Supplied text |
Re: bit errors on spitz

Previous thread: [PATCH 1/1] trace: Update the comm field in the right variable in update_max_tr by Arnaldo Carvalho de Melo on Friday, March 5, 2010 - 2:23 pm. (2 messages)

Next thread: [GIT PULL] hwmon updates for 2.6.34 by Jean Delvare on Friday, March 5, 2010 - 2:38 pm. (1 message)
From: Pavel Machek
Date: Friday, March 5, 2010 - 2:27 pm

Hi!

I'm getting way too many bit errors on spitz, with various
kernels.

It may be tied to network usage (bluetooth or wifi?). It happens even
on AC power.
									Pavel


-- 
(english) http://www.livejournal.com/~pavelmachek
(cesky, pictures) http://atrey.karlin.mff.cuni.cz/~pavel/picture/horses/blog.html
--

From: Eric Miao
Date: Sunday, March 7, 2010 - 10:37 pm

Pavel,

What kind of bit errors? I'm not using any network here on my spitz so
not sure what exactly was happening. Could you paste the dmesg here
so we can help take a look?

- eric
--

From: Pavel Machek
Date: Monday, March 8, 2010 - 12:28 am

dmesg would not be useful, it usually hits user programs. Like... mutt
suddenly displaying , instead of - in the header. Program failing to
start because function printg is not found (it was not exactly
printf->printg,  I don't remember exact symbol), ping complaining
about discarding corrupted packets, etc.

(Or of course, kernel oopsing or not going from suspend at all. But as
even user data are being corrupted, oops is not likely to be
interesting and system is typically not in state to capture it any more.)

Recorded information |
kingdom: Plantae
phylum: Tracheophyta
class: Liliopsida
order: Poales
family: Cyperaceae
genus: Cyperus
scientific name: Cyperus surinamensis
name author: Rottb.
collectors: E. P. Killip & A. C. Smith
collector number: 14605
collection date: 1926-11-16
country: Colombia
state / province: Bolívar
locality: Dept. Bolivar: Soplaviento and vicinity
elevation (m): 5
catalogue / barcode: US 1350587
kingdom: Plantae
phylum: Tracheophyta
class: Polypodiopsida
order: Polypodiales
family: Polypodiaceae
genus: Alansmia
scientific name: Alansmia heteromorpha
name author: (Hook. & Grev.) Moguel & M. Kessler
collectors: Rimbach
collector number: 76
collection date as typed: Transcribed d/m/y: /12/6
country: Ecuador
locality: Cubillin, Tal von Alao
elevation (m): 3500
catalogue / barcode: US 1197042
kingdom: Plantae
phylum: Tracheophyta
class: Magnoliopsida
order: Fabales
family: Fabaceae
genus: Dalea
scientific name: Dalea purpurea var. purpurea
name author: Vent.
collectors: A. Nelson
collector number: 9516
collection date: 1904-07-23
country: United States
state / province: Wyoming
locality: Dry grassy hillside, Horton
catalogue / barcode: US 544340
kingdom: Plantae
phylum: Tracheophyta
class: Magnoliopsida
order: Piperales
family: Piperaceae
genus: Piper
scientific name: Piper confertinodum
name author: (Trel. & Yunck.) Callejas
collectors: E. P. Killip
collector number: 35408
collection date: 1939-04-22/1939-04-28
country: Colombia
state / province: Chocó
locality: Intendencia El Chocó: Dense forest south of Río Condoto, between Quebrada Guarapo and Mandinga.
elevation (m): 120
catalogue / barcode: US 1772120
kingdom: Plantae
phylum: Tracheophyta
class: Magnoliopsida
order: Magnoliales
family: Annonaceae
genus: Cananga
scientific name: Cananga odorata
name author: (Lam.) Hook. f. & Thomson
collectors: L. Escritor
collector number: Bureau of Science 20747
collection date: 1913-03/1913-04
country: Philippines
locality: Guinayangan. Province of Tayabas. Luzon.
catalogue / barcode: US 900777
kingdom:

Required actions |
**1)** From the last message in the bit errors thread, list every symptom of the problem that Pavel Machek names.
**2)** Answer these from the bit errors thread:
(a) Which two kinds of network usage does Pavel think the errors may be tied to?
(b) What does Eric Miao ask Pavel to paste?
(c) Who posted the next thread, about hwmon updates?
**3)** Retype the part of the bit errors thread from "(Or of course, kernel" up to and including "it any more.)".

Exercise answers |
**1)**
- mutt suddenly displaying "," instead of "-" in the header
- a program failing to start because a function (something like printg) is not found
- ping complaining about discarding corrupted packets
- the kernel oopsing
- the system not coming back from suspend at all

**2)**
(a) Bluetooth or wifi.
(b) The dmesg.
(c) Jean Delvare.

**3)**
(Or of course, kernel oopsing or not going from suspend at all. But as
even user data are being corrupted, oops is not likely to be
interesting and system is typically not in state to capture it any more.)